[Required action]: Please copy the entries below word for word, leaving out any image.

[Data to examine]:
########################################
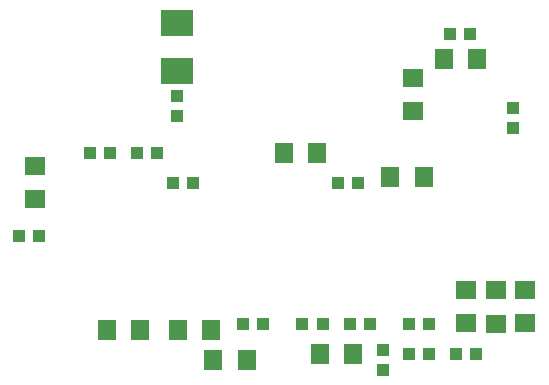
<source format=gbr>
G04 EAGLE Gerber RS-274X export*
G75*
%MOMM*%
%FSLAX34Y34*%
%LPD*%
%INSolderpaste Top*%
%IPPOS*%
%AMOC8*
5,1,8,0,0,1.08239X$1,22.5*%
G01*
%ADD10R,1.600000X1.800000*%
%ADD11R,1.800000X1.600000*%
%ADD12R,1.100000X1.000000*%
%ADD13R,2.794000X2.286000*%
%ADD14R,1.600000X1.803000*%
%ADD15R,1.000000X1.100000*%
%ADD16R,1.803000X1.600000*%


D10*
X449000Y385000D03*
X421000Y385000D03*
D11*
X395000Y369000D03*
X395000Y341000D03*
D12*
X443500Y406000D03*
X426500Y406000D03*
X195000Y353500D03*
X195000Y336500D03*
X480000Y326500D03*
X480000Y343500D03*
D13*
X195000Y415460D03*
X195000Y374540D03*
D10*
X196000Y155000D03*
X224000Y155000D03*
D14*
X164220Y155000D03*
X135780Y155000D03*
X225780Y130000D03*
X254220Y130000D03*
D10*
X286000Y305000D03*
X314000Y305000D03*
D15*
X161500Y305000D03*
X178500Y305000D03*
D12*
X138500Y305000D03*
X121500Y305000D03*
D11*
X75000Y294000D03*
X75000Y266000D03*
D12*
X370000Y121500D03*
X370000Y138500D03*
D15*
X358500Y160000D03*
X341500Y160000D03*
X391500Y135000D03*
X408500Y135000D03*
X448500Y135000D03*
X431500Y135000D03*
D11*
X440000Y161000D03*
X440000Y189000D03*
D16*
X465000Y160780D03*
X465000Y189220D03*
D11*
X490000Y189000D03*
X490000Y161000D03*
D14*
X375780Y285000D03*
X404220Y285000D03*
D15*
X78500Y235000D03*
X61500Y235000D03*
D10*
X344000Y135000D03*
X316000Y135000D03*
D15*
X301500Y160000D03*
X318500Y160000D03*
D12*
X191500Y280000D03*
X208500Y280000D03*
X251500Y160000D03*
X268500Y160000D03*
X331500Y280000D03*
X348500Y280000D03*
X391500Y160000D03*
X408500Y160000D03*
M02*

</source>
########################################
[Exercise response]:
<source format=gbr>
G04 EAGLE Gerber RS-274X export*
G75*
%MOMM*%
%FSLAX34Y34*%
%LPD*%
%INSolderpaste Top*%
%IPPOS*%
%AMOC8*
5,1,8,0,0,1.08239X$1,22.5*%
G01*
%ADD10R,1.600000X1.800000*%
%ADD11R,1.800000X1.600000*%
%ADD12R,1.100000X1.000000*%
%ADD13R,2.794000X2.286000*%
%ADD14R,1.600000X1.803000*%
%ADD15R,1.000000X1.100000*%
%ADD16R,1.803000X1.600000*%


D10*
X449000Y385000D03*
X421000Y385000D03*
D11*
X395000Y369000D03*
X395000Y341000D03*
D12*
X443500Y406000D03*
X426500Y406000D03*
X195000Y353500D03*
X195000Y336500D03*
X480000Y326500D03*
X480000Y343500D03*
D13*
X195000Y415460D03*
X195000Y374540D03*
D10*
X196000Y155000D03*
X224000Y155000D03*
D14*
X164220Y155000D03*
X135780Y155000D03*
X225780Y130000D03*
X254220Y130000D03*
D10*
X286000Y305000D03*
X314000Y305000D03*
D15*
X161500Y305000D03*
X178500Y305000D03*
D12*
X138500Y305000D03*
X121500Y305000D03*
D11*
X75000Y294000D03*
X75000Y266000D03*
D12*
X370000Y121500D03*
X370000Y138500D03*
D15*
X358500Y160000D03*
X341500Y160000D03*
X391500Y135000D03*
X408500Y135000D03*
X448500Y135000D03*
X431500Y135000D03*
D11*
X440000Y161000D03*
X440000Y189000D03*
D16*
X465000Y160780D03*
X465000Y189220D03*
D11*
X490000Y189000D03*
X490000Y161000D03*
D14*
X375780Y285000D03*
X404220Y285000D03*
D15*
X78500Y235000D03*
X61500Y235000D03*
D10*
X344000Y135000D03*
X316000Y135000D03*
D15*
X301500Y160000D03*
X318500Y160000D03*
D12*
X191500Y280000D03*
X208500Y280000D03*
X251500Y160000D03*
X268500Y160000D03*
X331500Y280000D03*
X348500Y280000D03*
X391500Y160000D03*
X408500Y160000D03*
M02*

</source>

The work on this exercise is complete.